Later during dessert, Haeli spoke to the group’s mutually rewarding exchange. “We come from diverse backgrounds. We were all employed doing other things before becoming farmers. We have an extensive skill set between all of us. We can extend that knowledge to others in the community. There’s a lot of opportunity to fill a gap, to share information and gather at one communal spot to share food and ideas.”

Julie Friend of Wildom Farms arrived a bit after the others and regaled us with the struggle to move her pigs shelter through a river of mud on her own, right before coming to dinner.

Wildom Farms is “a regenerative farm that prioritizes animal welfare, ecology, and human health,” according to her website ( “Simply put, we produce food that’s good for the animals, the land, and you.Our heritage breed pigs are raised in the forest where they have a diverse mix of forage, plenty of shade and cover, and room to root.” Over dinner, Julie discovered that she and our other collaborator at The Lake-Front, Michael Fratz, are cousins. Julie is originally from Beaver, PA, but she is a “Friend” and her farm on Sang Run borders Michael’s family farm and has been in her family since the 1970s. She described how she runs that farm stand with Allison after their Farm Yoga and how that led to this point. Beyond yoga they do farm tours, camping and several curated dinners at Wildom Farms.
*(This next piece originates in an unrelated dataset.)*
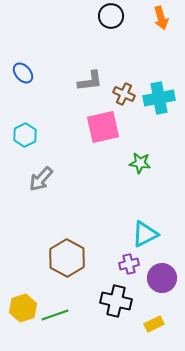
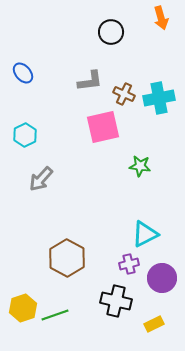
black circle: moved 16 px down
green star: moved 3 px down
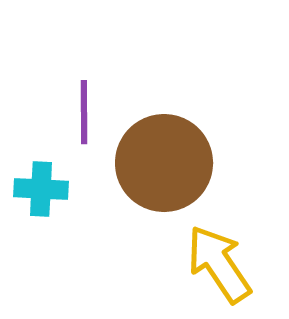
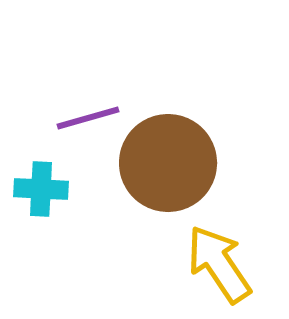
purple line: moved 4 px right, 6 px down; rotated 74 degrees clockwise
brown circle: moved 4 px right
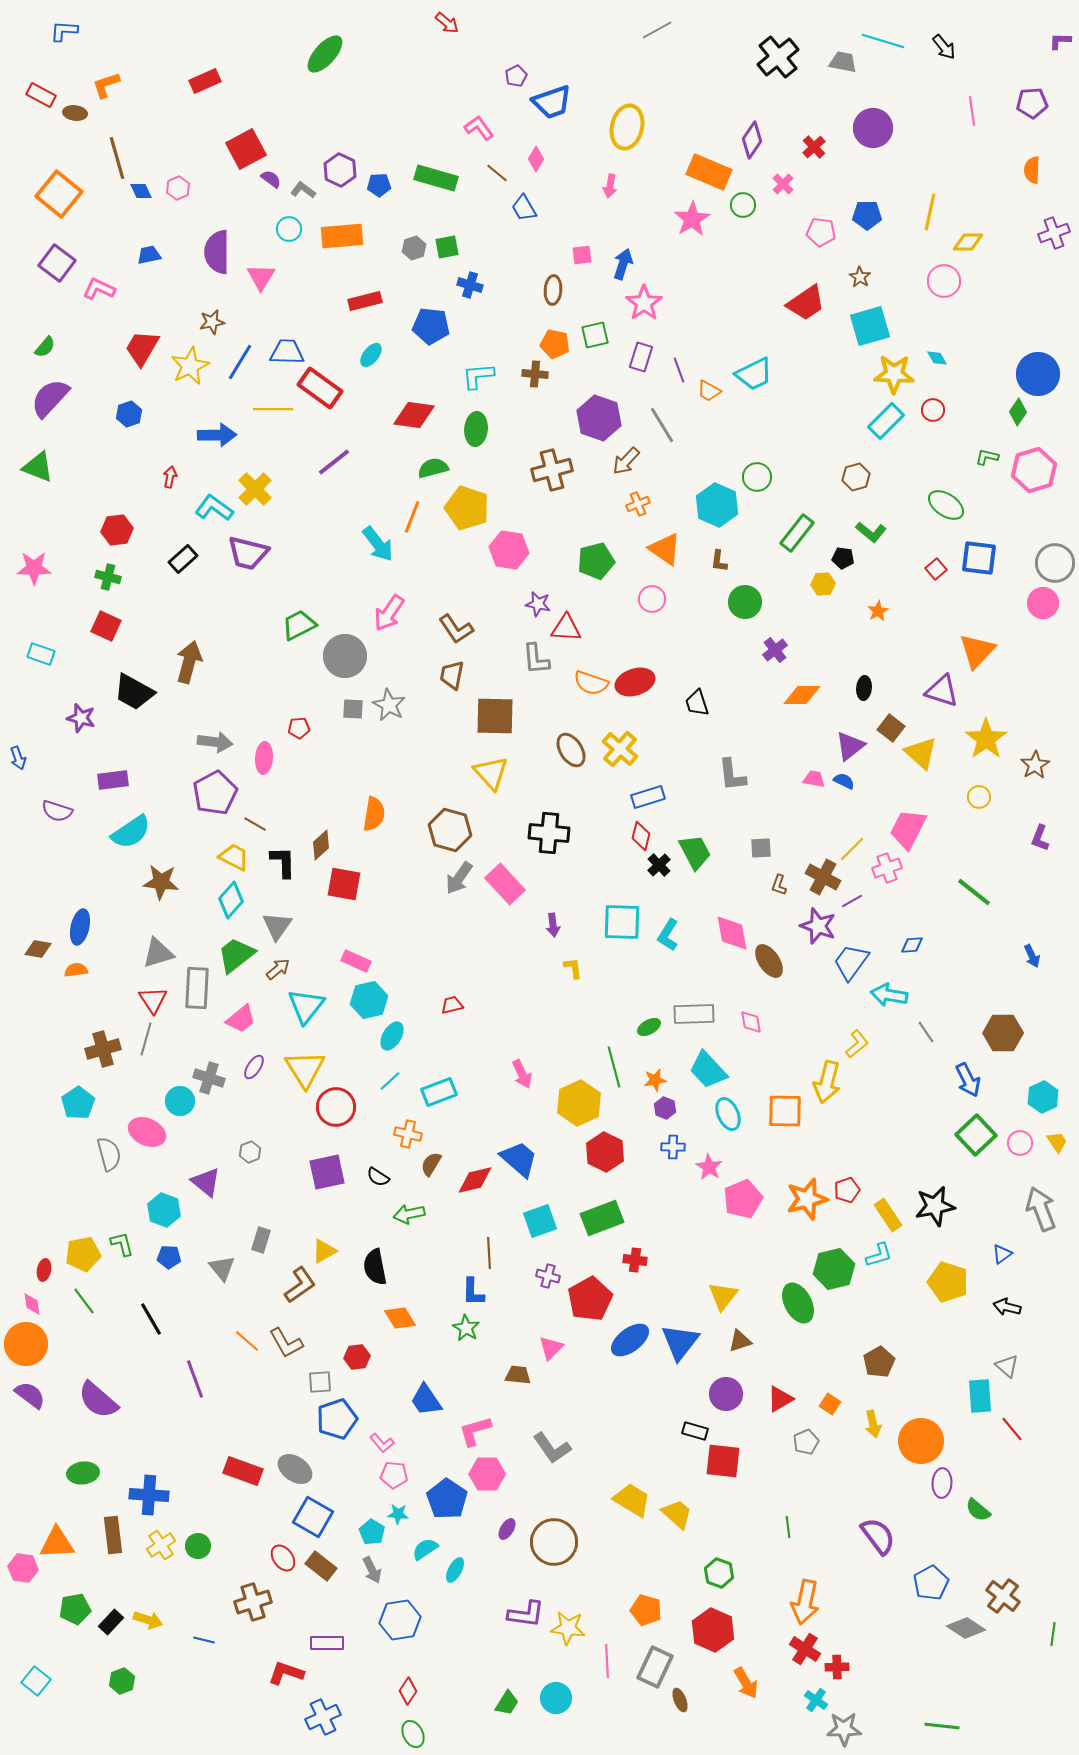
After dessert, when the basic getting-to-know-you was over and the ideas were flowing, Julie exclaimed, “What if we had a talk on fashion in agriculture. We could have a speaker or like a class at the market on how wool fiber is sustainable and then maybe connect that to the Textiles or Alpaca Wool Vendor!” As all of her partners’ heads began nodding in unison, it was apparent that this was not the last of the innovative ideas that this crew would be trying out.

Pictured Above: McHenry Farmer’s Market Board of Directors (L to R): Allison Boyd, Julie Friend, Alea McClintock-Donahue, Maureen Sheaffer, and Haeli Gustafson.